Decorative features of traditional houses in the city of Zabid
Dr Muhamad Abdul Hamid Numan Thabit
Assistant Professor, Department of Interior Design, Hodeidah University, Yemen
Zabid's buildings have two features that distinguish them from other Yemeni architecture. The first is their relatively simple structure, which often consists of a courtyard overlooking one or more major rooms, and the second is the immense space occupied by each building's ornamental structure.
There is an obvious conflict between the simplicity of the shape and the richness of the ornamental creation, reflecting a kind of contrast between the lack of construction facilities and the desire to compensate for that deficiency, and it is this contrast that sets this type of Yemeni housing apart from other styles of architecture in the country.
By raising the ceilings of the rooms and expanding the skylights above the doors and windows, the Yemeni architect of Zabid attempted to find a solution to the overheating caused by the climate. The high windows and ceilings in these rooms allow the hot air to escape, making the space more comfortable. For the same reason, neither the interior nor the exterior floors are tiled; instead, they are either covered by soft earth or regularly doused with water from a well in one of the yards.
Trees are planted in the courtyard to provide shade, and white paint is used on the building's façade to reflect the sunlight and keep the building cool.
The Zubaidi home is characterised by its horizontal layout, with the facilities placed at regular intervals to promote airflow. Houses with multiple storeys are also common, although they typically have no more than two and are so costly to build that only the upper class and the wealthy can afford them.
Zabid's homes stood out thanks to the elaborate decorating on every inch of the exterior and interior walls. Limestone, found a few kilometres to the north of the city, satisfied the Zubaidi artists. Limestone and wood were carved in a relief using intaglio to complete the artwork.
Bricks, limestone and wood are often used to decorate Zabid's facades, and geometric designs (such as straight lines and triangles) and natural forms (such as leaves and branches) are common.

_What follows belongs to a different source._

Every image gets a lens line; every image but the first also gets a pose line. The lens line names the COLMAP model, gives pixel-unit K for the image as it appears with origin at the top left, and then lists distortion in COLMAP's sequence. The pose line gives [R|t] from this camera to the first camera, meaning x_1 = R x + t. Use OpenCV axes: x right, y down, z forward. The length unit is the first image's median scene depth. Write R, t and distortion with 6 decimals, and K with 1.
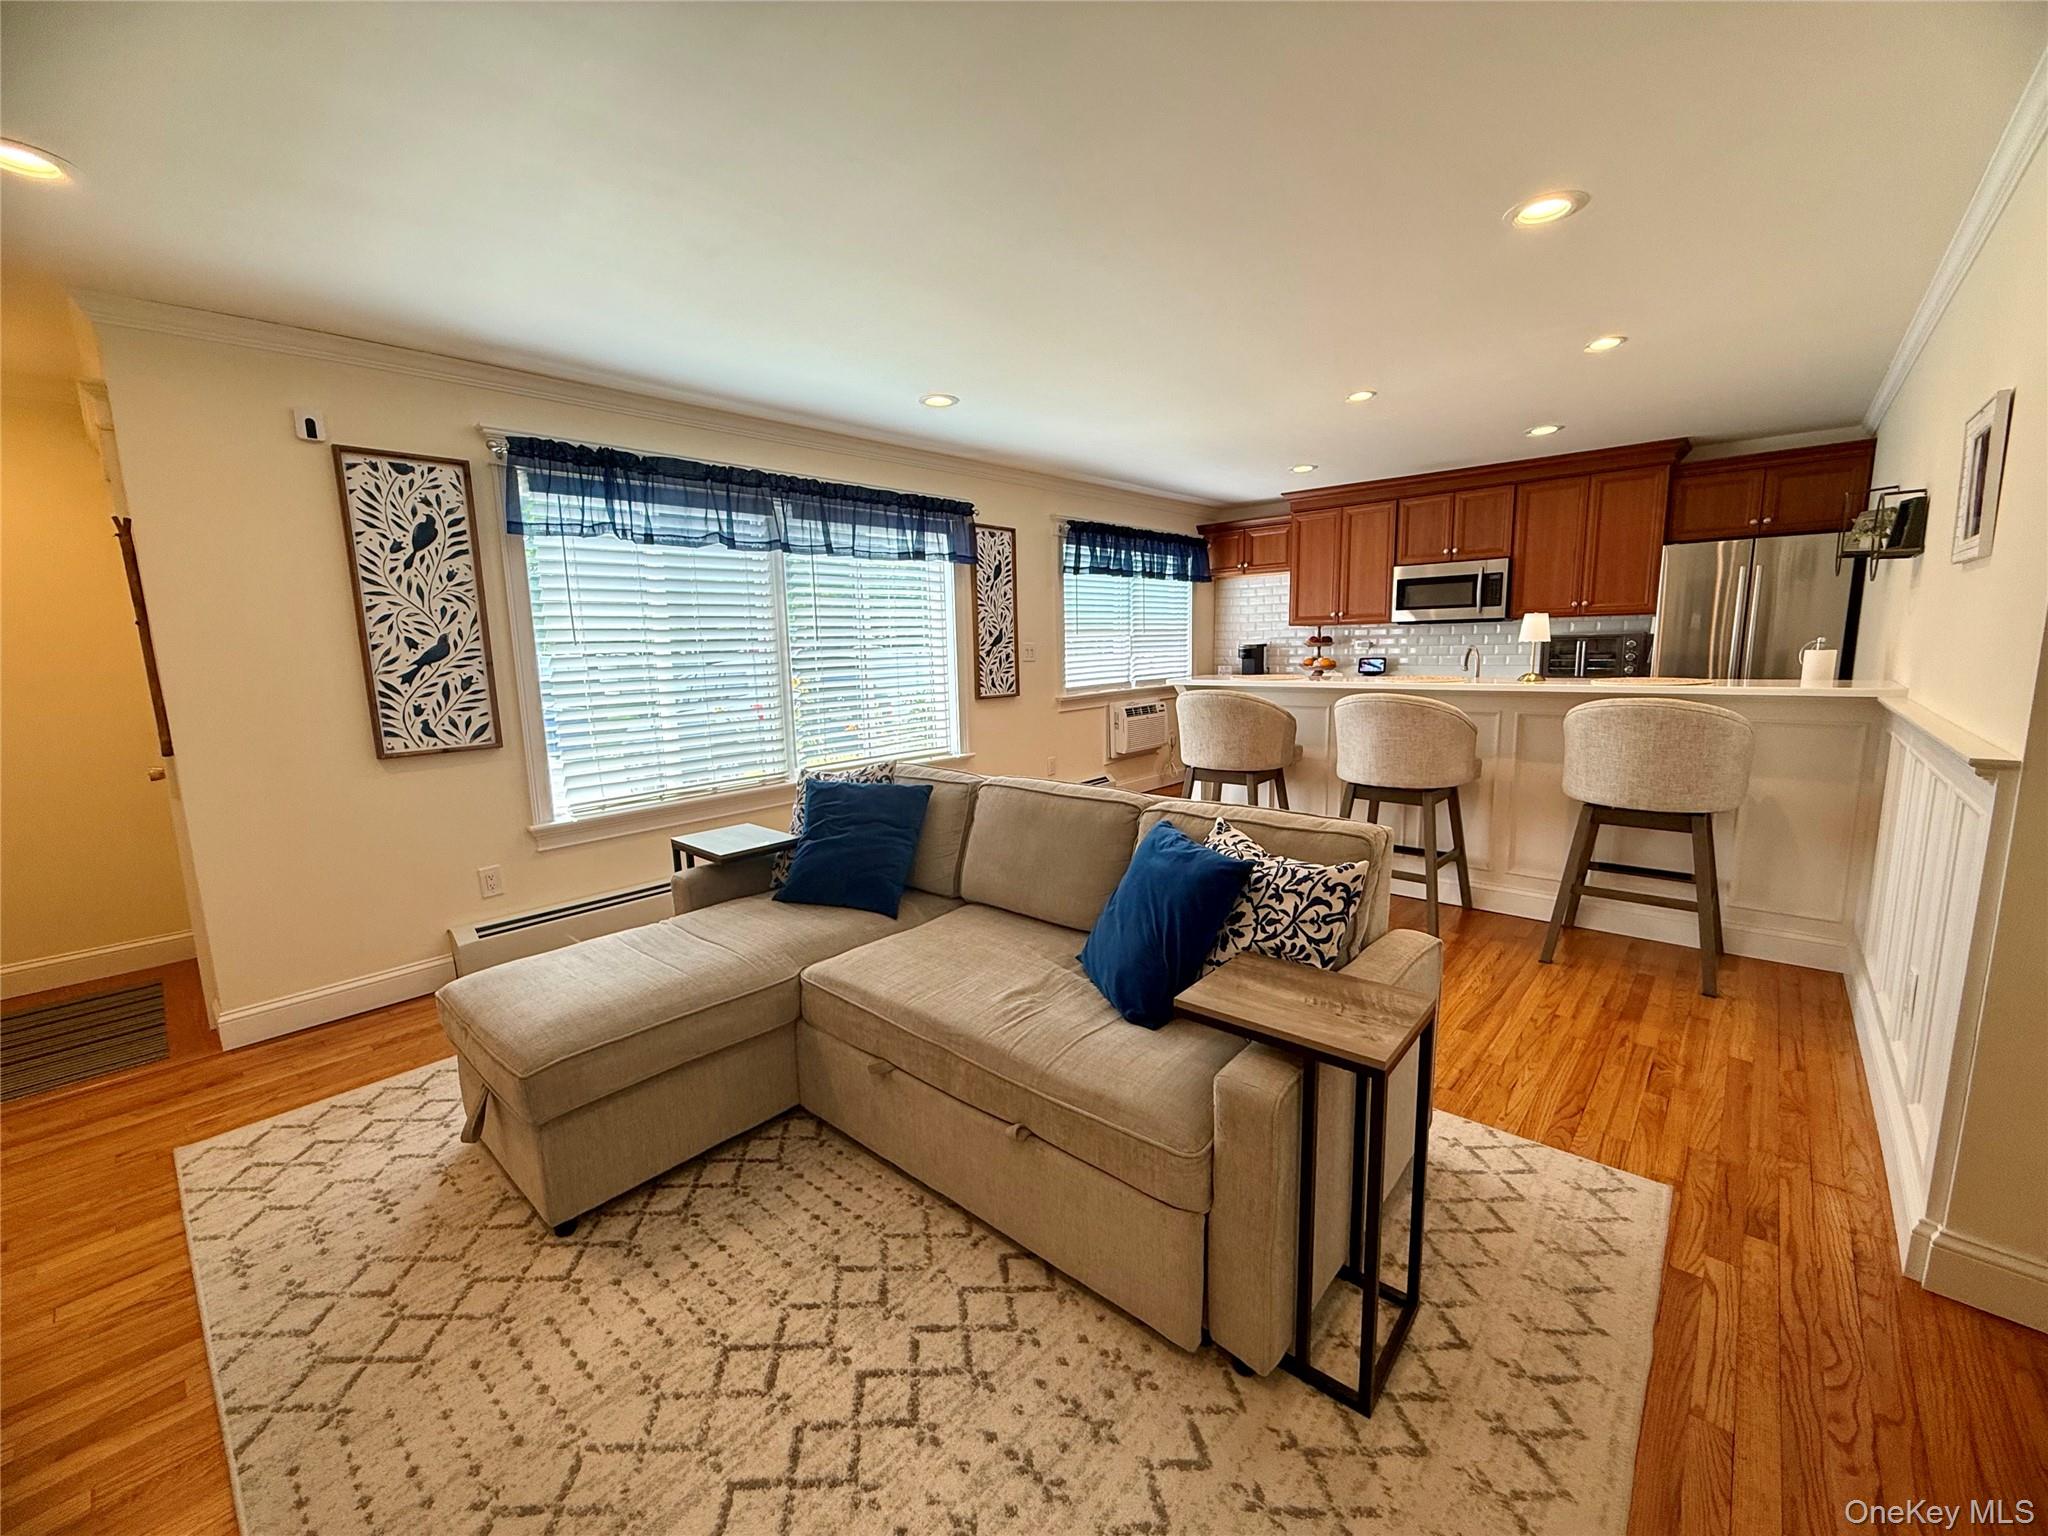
lens RADIAL K [[815.7, 0, 1018.6], [0, 815.7, 768.3], [0, 0, 1]] dist [-0.000990, -0.000006]
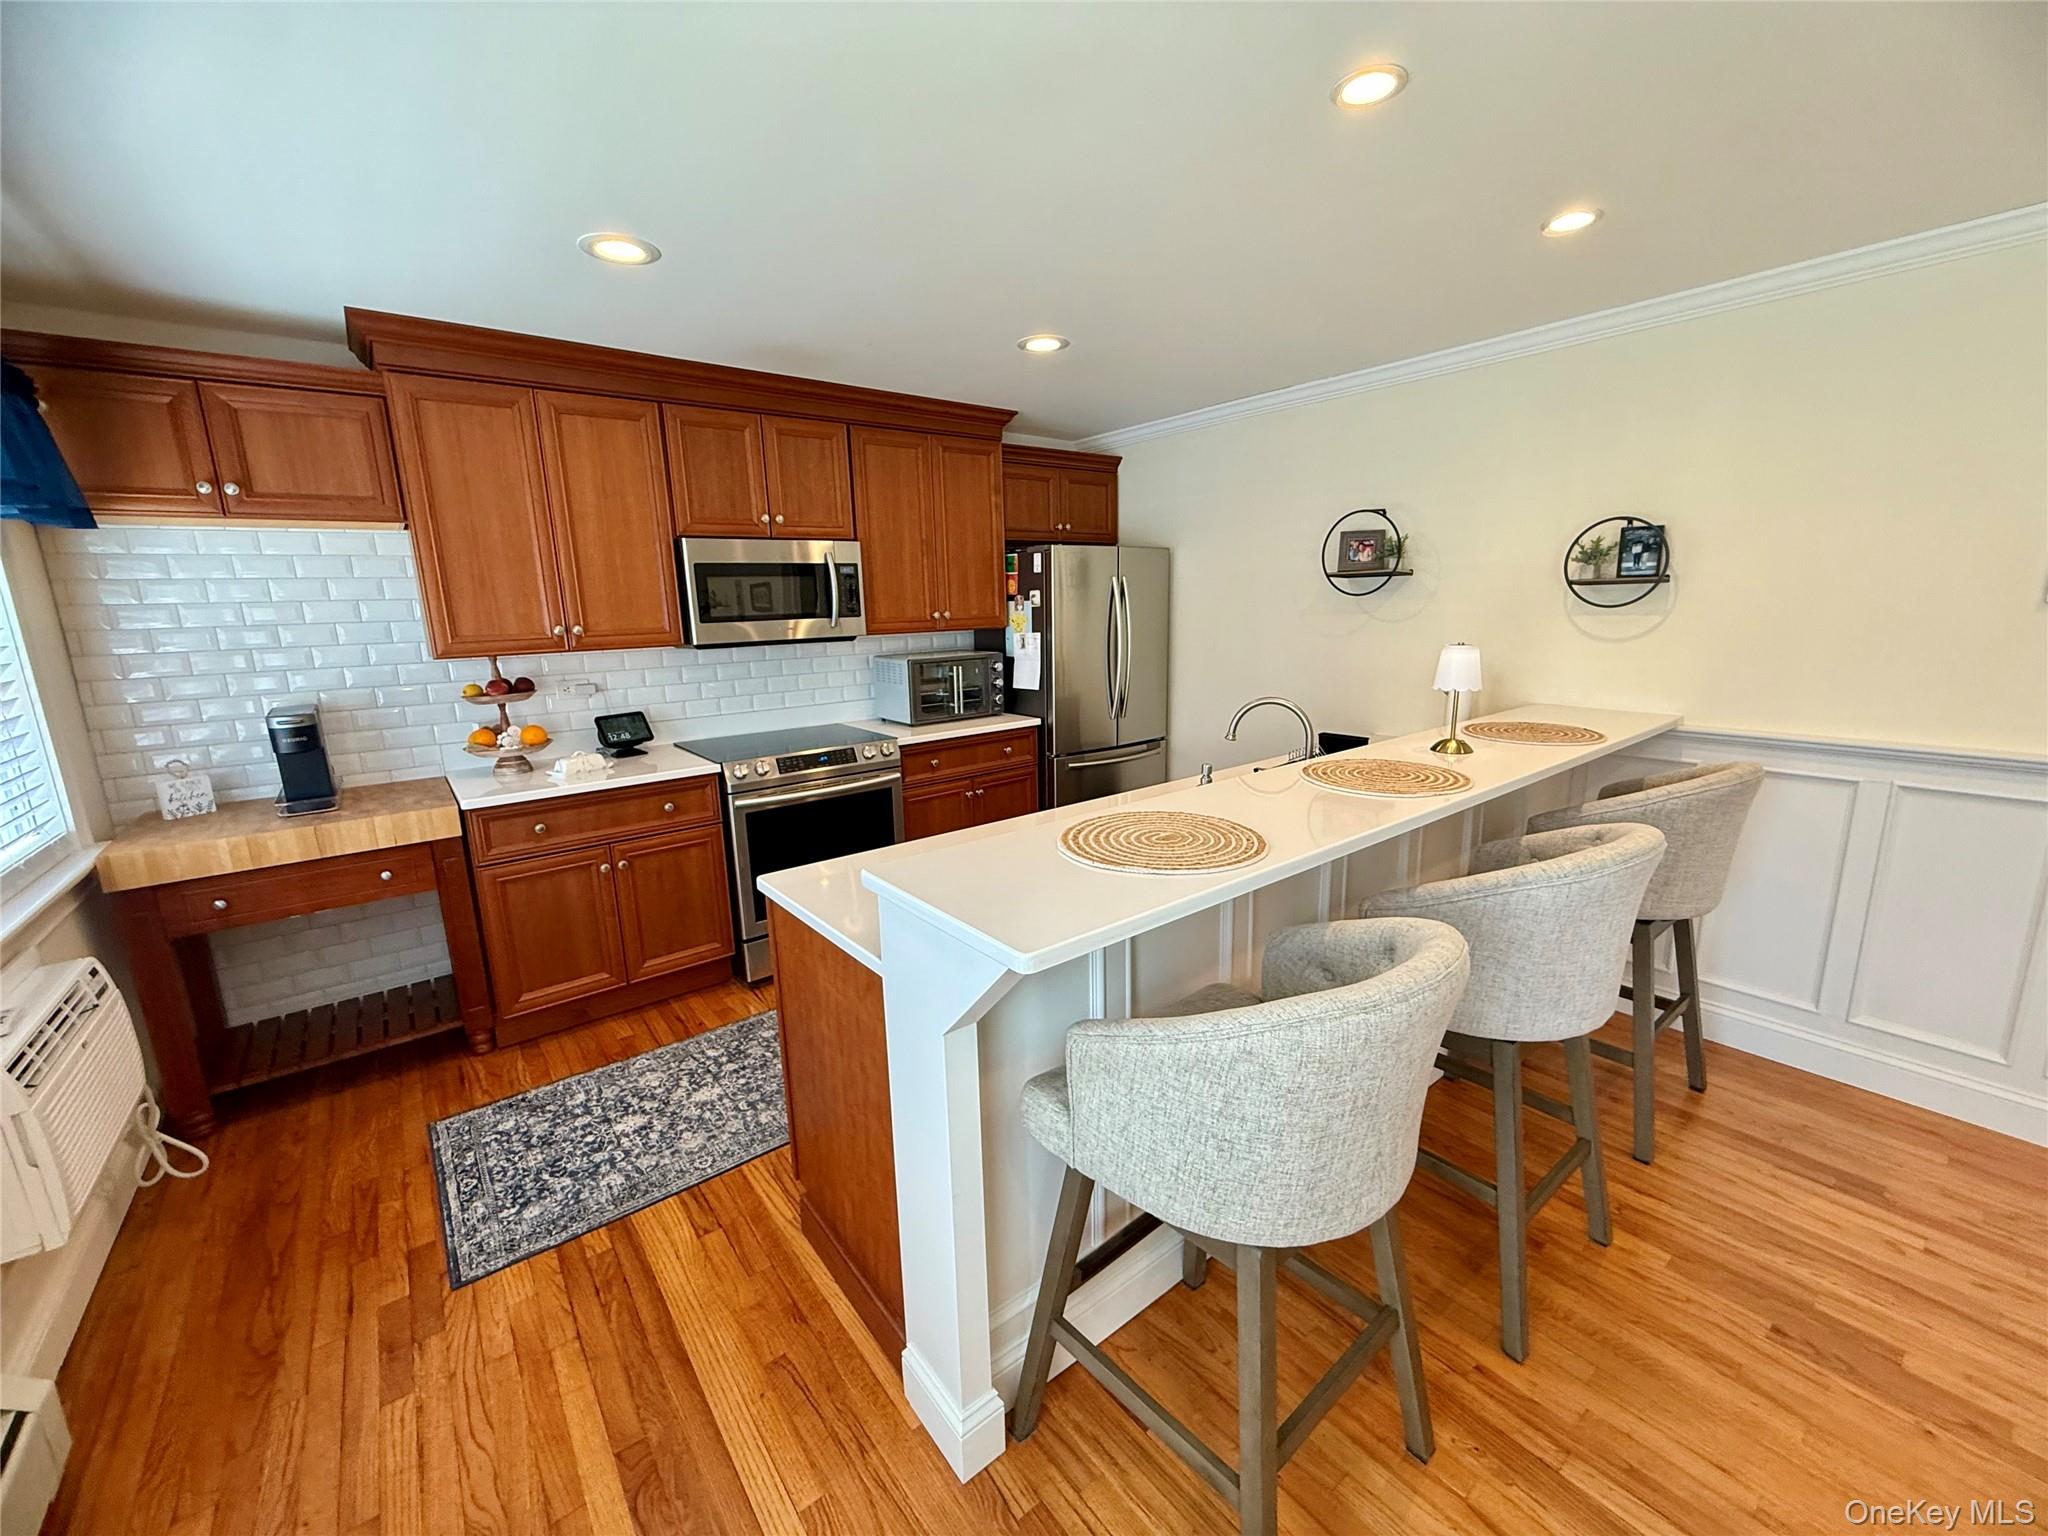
lens RADIAL K [[815.7, 0, 1018.9], [0, 815.7, 769.3], [0, 0, 1]] dist [-0.000990, -0.000006]
pose [[0.174656, -0.180550, 0.967934, -0.034058], [0.172959, 0.973385, 0.150358, -0.217396], [-0.969320, 0.141152, 0.201236, 1.061993]]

Quranic verses such as Ayat al-Kursi were inscribed for divine protection of the home and its owners; at other times, phrases were written to welcome guests or to document certain dates, such as the date that the wooden piece was made or the date that the home was built. However, the writing was not a form of decoration.
According to Fernando Varanda, the quality and intensity of the decoration on the walls, ceilings and entrances of houses in Zabid set them apart, and she attributes this to two possible things. The first is the cultural characteristics of the city of Zabid, and the second is the skill of the many Indian craftsmen on the Red Sea coast until the nineteenth century.